Ao longo dos oito dias de competição a dupla 160, composta por Elisabete Jacinto e Valérie Dot, mostrou consistência e determinação o que permitiu à equipa assumir uma posição de relevo desde o primeiro dia. A portuguesa começou a prova a vencer e logo na terceira etapa aumentou a vantagem para o segundo lugar confirmando, desta forma, o primeiro posto da classificação auto/camião.
Este ano a competição foi muito disputada, com 150 equipas a mostrarem o seu valor, no entanto, a discussão pelo primeiro lugar ocorreu entre Elisabete Jacinto e a francesa Carole Montillet, vencedora das últimas duas edições e que conta com 10 anos de experiência no rali.

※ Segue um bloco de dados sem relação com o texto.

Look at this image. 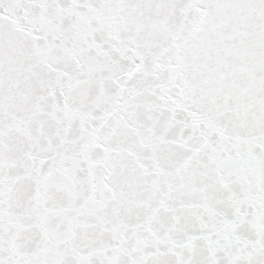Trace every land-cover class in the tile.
<instances>
[{
  "label": "snow or ice",
  "instance_id": "6c2138e0",
  "mask_svg": "<svg viewBox=\"0 0 264 264\" xmlns=\"http://www.w3.org/2000/svg\"><path fill=\"white\" fill-rule=\"evenodd\" d=\"M0 264H264V0H0Z\"/></svg>",
  "mask_w": 264,
  "mask_h": 264
}]
</instances>
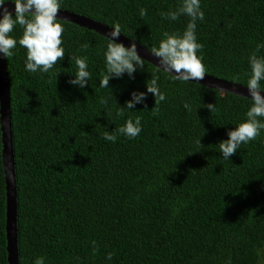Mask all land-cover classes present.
Here are the masks:
<instances>
[{
  "label": "trees",
  "instance_id": "1",
  "mask_svg": "<svg viewBox=\"0 0 264 264\" xmlns=\"http://www.w3.org/2000/svg\"><path fill=\"white\" fill-rule=\"evenodd\" d=\"M181 3L61 0V9L119 24L151 50L164 33L185 30L190 17L161 16ZM201 9L196 36L207 73L246 85L249 56H264V0H201ZM58 20L66 29L65 56L48 73L27 72V50L19 44L7 58L20 264L41 256L45 264H264V130L231 160L221 158L218 144L246 119L251 99L171 80L145 59L134 80L125 75L101 88L107 36ZM22 31L17 25L10 35L19 39ZM84 56L92 75L79 89L68 80L75 58ZM153 72L166 100L155 104L149 93L146 104L113 120L133 89L146 91ZM135 116L143 126L137 137L103 139ZM1 137L0 123V264H9ZM200 137L204 147L194 152Z\"/></svg>",
  "mask_w": 264,
  "mask_h": 264
},
{
  "label": "clouds",
  "instance_id": "2",
  "mask_svg": "<svg viewBox=\"0 0 264 264\" xmlns=\"http://www.w3.org/2000/svg\"><path fill=\"white\" fill-rule=\"evenodd\" d=\"M15 5L14 12L10 11L6 4ZM61 8V0H0V54L4 57H12L17 44L25 48L26 60L25 70L30 73H48L65 56L62 33L65 26L58 20V10ZM147 14L146 9H140V16ZM190 17L182 34L164 33V38L159 41L158 46L151 48V53L158 58L159 65L174 81L189 82L202 80L207 72L203 63V45L198 42L196 36L197 21L204 20V12L201 9V0H182L181 5L174 11L162 12L161 16L169 20H178L180 16ZM19 25L22 28V36L17 39L10 35ZM124 33L119 24L110 28L107 34L106 50L104 58L106 62V74L100 80L101 88H111L109 81L113 78L122 79L125 75L130 80L135 79L138 69L143 70L144 59L138 54L137 45L132 42L126 46L120 41ZM89 45L84 43L81 49H87ZM259 47H264L260 45ZM76 71L71 73L68 83L72 87L84 89L89 85L91 72L86 56L76 57ZM251 72L246 81L251 105L245 113L246 119L227 131V138L222 139L219 144L221 158L231 160L242 144L255 140L264 130V56L251 54L249 56ZM58 72L56 73V75ZM160 76L151 73L150 83L146 82V91L133 89L130 99L120 106L113 120L116 117H123L125 110L135 111L137 104H146L147 95L151 93L155 97V104L166 100V95L160 90L158 81ZM112 90V89H111ZM113 92L102 97L100 103L107 106ZM146 108V107H145ZM184 108L191 111V105L184 103ZM207 108L214 110V104H208ZM142 117L135 116L126 119L125 123L114 128V131H105L103 139L109 142H116L119 135L127 138L137 137L143 130ZM107 128V127H106ZM197 149L201 151L204 145L201 137L196 141ZM190 152L188 154L194 153ZM95 243V242H93ZM109 260L112 254L109 253ZM34 264H45L44 257H37Z\"/></svg>",
  "mask_w": 264,
  "mask_h": 264
},
{
  "label": "water",
  "instance_id": "3",
  "mask_svg": "<svg viewBox=\"0 0 264 264\" xmlns=\"http://www.w3.org/2000/svg\"><path fill=\"white\" fill-rule=\"evenodd\" d=\"M10 11L14 12L15 5L12 3L6 4ZM58 19L76 23L82 27L89 28L98 32L103 36H107L110 31L108 25L102 21L95 20L92 17L79 14L67 9L58 10ZM126 46L135 42L137 45L138 54L148 62L159 66V61L156 56L151 53V50L142 43L127 37L123 33L120 36ZM162 68V67H161ZM206 86L214 87L221 91L232 92L240 96L250 98V94L246 85L221 78L206 72L204 78L199 80ZM264 95V92H262ZM0 123L2 131V157L4 170L6 175V195H7V210H6V228H7V250L8 263L20 264L18 251V191L15 171V154L13 143V128H12V110H11V83L9 77L7 58L0 54Z\"/></svg>",
  "mask_w": 264,
  "mask_h": 264
}]
</instances>
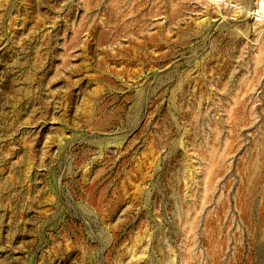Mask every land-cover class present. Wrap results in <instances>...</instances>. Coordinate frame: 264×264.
Wrapping results in <instances>:
<instances>
[{"label":"rangeland","instance_id":"1","mask_svg":"<svg viewBox=\"0 0 264 264\" xmlns=\"http://www.w3.org/2000/svg\"><path fill=\"white\" fill-rule=\"evenodd\" d=\"M263 12L0 0V264H264Z\"/></svg>","mask_w":264,"mask_h":264},{"label":"bare ground","instance_id":"2","mask_svg":"<svg viewBox=\"0 0 264 264\" xmlns=\"http://www.w3.org/2000/svg\"><path fill=\"white\" fill-rule=\"evenodd\" d=\"M262 6H263V1H262ZM261 8H263V7H261ZM263 10V9H262ZM258 12V11H257ZM262 13V12H261ZM264 13V12H263ZM257 15V14H256ZM262 15H264V14H262ZM259 16H260V14H259Z\"/></svg>","mask_w":264,"mask_h":264}]
</instances>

A portuguesa cumpriu o rali de forma quase perfeita, mas quando decorria o último dia da etapa maratona um problema no cárter do motor obrigou a piloto a parar. Elisabete Jacinto e Valérie Dot terminaram o rali na 11ª posição enquanto a sua rival Carole Montillet acabou por desistir igualmente devido a problemas mecânicos.
Apesar das dificuldades e peripécias vividas, Elisabete Jacinto faz um bom balanço do rali: “Esta prova é um grande desafio ao qual tem que se associar uma boa técnica de condução, navegação e trabalho de equipa. No final são as opções que ditam o resultado. Conseguimos fazer isto bastante bem, mas este ano foi particularmente difícil no que se refere a abordagem às dunas pois tivemos de as subir no sentido contrário ao do vento. Confesso que gostei de ter liderado a prova desde o início.
Fizemos uma equipa perfeita e fica a esperança de ganhar no próximo ano”, afirmou a piloto em Essaouira onde decorreu a cerimónia de entrega de prémios.
A prova ligou a região de El Beg’a a Foum Zguid sendo a travessia das dunas Erg Chebbi e do Erg Cheggaga os grandes desafios desta competição 100% feminina.